Pentagon vs Anthropic: Who Controls Military AI Use

Author: Łukasz Grochal

The clash around Anthropic and its CEO Dario Amodei is basically a high‑stakes fight over who sets the rules for military AI and mass surveillance, not just a personality feud. Anthropic wants hard contractual and technical limits so its Claude models cannot be used for fully autonomous weapons or broad, domestic dragnet surveillance, arguing that today’s systems are too unreliable for lethal autonomy and too powerful for unchecked monitoring of citizens.

The Pentagon, backed by the Trump administration, is pushing for the right to deploy Anthropic’s models “for any lawful purpose” and has framed the company’s constraints as a national security risk. After Anthropic refused a “best and final” offer to loosen its safeguards, Defense Secretary Pete Hegseth designated the firm a supply chain risk, which restricts contractors from using its technology and potentially cuts it out of a 200 million dollar deal.
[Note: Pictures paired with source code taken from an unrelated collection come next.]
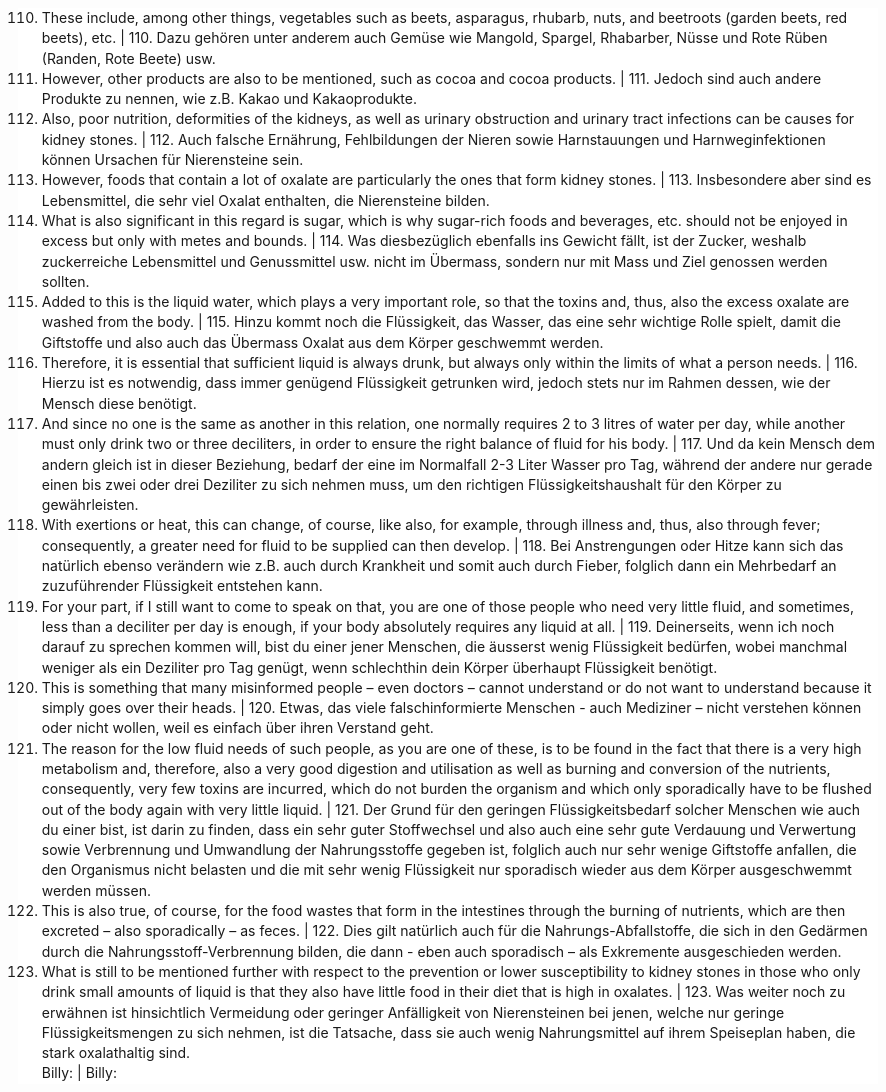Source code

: 110. These include, among other things, vegetables such as beets, asparagus, rhubarb, nuts, and beetroots (garden beets, red beets), etc.  | 110. Dazu gehören unter anderem auch Gemüse wie Mangold, Spargel, Rhabarber, Nüsse und Rote Rüben (Randen, Rote Beete) usw.   
111. However, other products are also to be mentioned, such as cocoa and cocoa products.  | 111. Jedoch sind auch andere Produkte zu nennen, wie z.B. Kakao und Kakaoprodukte.   
112. Also, poor nutrition, deformities of the kidneys, as well as urinary obstruction and urinary tract infections can be causes for kidney stones.  | 112. Auch falsche Ernährung, Fehlbildungen der Nieren sowie Harnstauungen und Harnweginfektionen können Ursachen für Nierensteine sein.   
113. However, foods that contain a lot of oxalate are particularly the ones that form kidney stones.  | 113. Insbesondere aber sind es Lebensmittel, die sehr viel Oxalat enthalten, die Nierensteine bilden.   
114. What is also significant in this regard is sugar, which is why sugar-rich foods and beverages, etc. should not be enjoyed in excess but only with metes and bounds.  | 114. Was diesbezüglich ebenfalls ins Gewicht fällt, ist der Zucker, weshalb zuckerreiche Lebensmittel und Genussmittel usw. nicht im Übermass, sondern nur mit Mass und Ziel genossen werden sollten.   
115. Added to this is the liquid water, which plays a very important role, so that the toxins and, thus, also the excess oxalate are washed from the body.  | 115. Hinzu kommt noch die Flüssigkeit, das Wasser, das eine sehr wichtige Rolle spielt, damit die Giftstoffe und also auch das Übermass Oxalat aus dem Körper geschwemmt werden.   
116. Therefore, it is essential that sufficient liquid is always drunk, but always only within the limits of what a person needs.  | 116. Hierzu ist es notwendig, dass immer genügend Flüssigkeit getrunken wird, jedoch stets nur im Rahmen dessen, wie der Mensch diese benötigt.   
117. And since no one is the same as another in this relation, one normally requires 2 to 3 litres of water per day, while another must only drink two or three deciliters, in order to ensure the right balance of fluid for his body.  | 117. Und da kein Mensch dem andern gleich ist in dieser Beziehung, bedarf der eine im Normalfall 2-3 Liter Wasser pro Tag, während der andere nur gerade einen bis zwei oder drei Deziliter zu sich nehmen muss, um den richtigen Flüssigkeitshaushalt für den Körper zu gewährleisten.   
118. With exertions or heat, this can change, of course, like also, for example, through illness and, thus, also through fever; consequently, a greater need for fluid to be supplied can then develop.  | 118. Bei Anstrengungen oder Hitze kann sich das natürlich ebenso verändern wie z.B. auch durch Krankheit und somit auch durch Fieber, folglich dann ein Mehrbedarf an zuzuführender Flüssigkeit entstehen kann.   
119. For your part, if I still want to come to speak on that, you are one of those people who need very little fluid, and sometimes, less than a deciliter per day is enough, if your body absolutely requires any liquid at all.  | 119. Deinerseits, wenn ich noch darauf zu sprechen kommen will, bist du einer jener Menschen, die äusserst wenig Flüssigkeit bedürfen, wobei manchmal weniger als ein Deziliter pro Tag genügt, wenn schlechthin dein Körper überhaupt Flüssigkeit benötigt.   
120. This is something that many misinformed people – even doctors – cannot understand or do not want to understand because it simply goes over their heads.  | 120. Etwas, das viele falschinformierte Menschen - auch Mediziner – nicht verstehen können oder nicht wollen, weil es einfach über ihren Verstand geht.   
121. The reason for the low fluid needs of such people, as you are one of these, is to be found in the fact that there is a very high metabolism and, therefore, also a very good digestion and utilisation as well as burning and conversion of the nutrients, consequently, very few toxins are incurred, which do not burden the organism and which only sporadically have to be flushed out of the body again with very little liquid.  | 121. Der Grund für den geringen Flüssigkeitsbedarf solcher Menschen wie auch du einer bist, ist darin zu finden, dass ein sehr guter Stoffwechsel und also auch eine sehr gute Verdauung und Verwertung sowie Verbrennung und Umwandlung der Nahrungsstoffe gegeben ist, folglich auch nur sehr wenige Giftstoffe anfallen, die den Organismus nicht belasten und die mit sehr wenig Flüssigkeit nur sporadisch wieder aus dem Körper ausgeschwemmt werden müssen.   
122. This is also true, of course, for the food wastes that form in the intestines through the burning of nutrients, which are then excreted – also sporadically – as feces.  | 122. Dies gilt natürlich auch für die Nahrungs-Abfallstoffe, die sich in den Gedärmen durch die Nahrungsstoff-Verbrennung bilden, die dann - eben auch sporadisch – als Exkremente ausgeschieden werden.   
123. What is still to be mentioned further with respect to the prevention or lower susceptibility to kidney stones in those who only drink small amounts of liquid is that they also have little food in their diet that is high in oxalates.  | 123. Was weiter noch zu erwähnen ist hinsichtlich Vermeidung oder geringer Anfälligkeit von Nierensteinen bei jenen, welche nur geringe Flüssigkeitsmengen zu sich nehmen, ist die Tatsache, dass sie auch wenig Nahrungsmittel auf ihrem Speiseplan haben, die stark oxalathaltig sind.   
Billy:  | Billy:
President Trump then ordered all federal agencies to drop Anthropic products, while officials like Undersecretary Emil Michael publicly branded Amodei a liar with a “God complex,” accusing him of trying to control U.S. defense policy through corporate terms of service. Amodei, in turn, calls the response “retaliatory and punitive” and says the company is drawing “red lines” to defend American values rather than dictate policy. Ironically, the political backlash appears to have boosted consumer interest: the Claude app has surged near the top of the U.S. App Store as users rally around the company in its dispute with Washington. At its core, this is a power struggle over whether a private AI developer can meaningfully limit government uses of its tech when those uses are justified in the name of national security, and where the line between ethical design and perceived “corporate treason” should be drawn.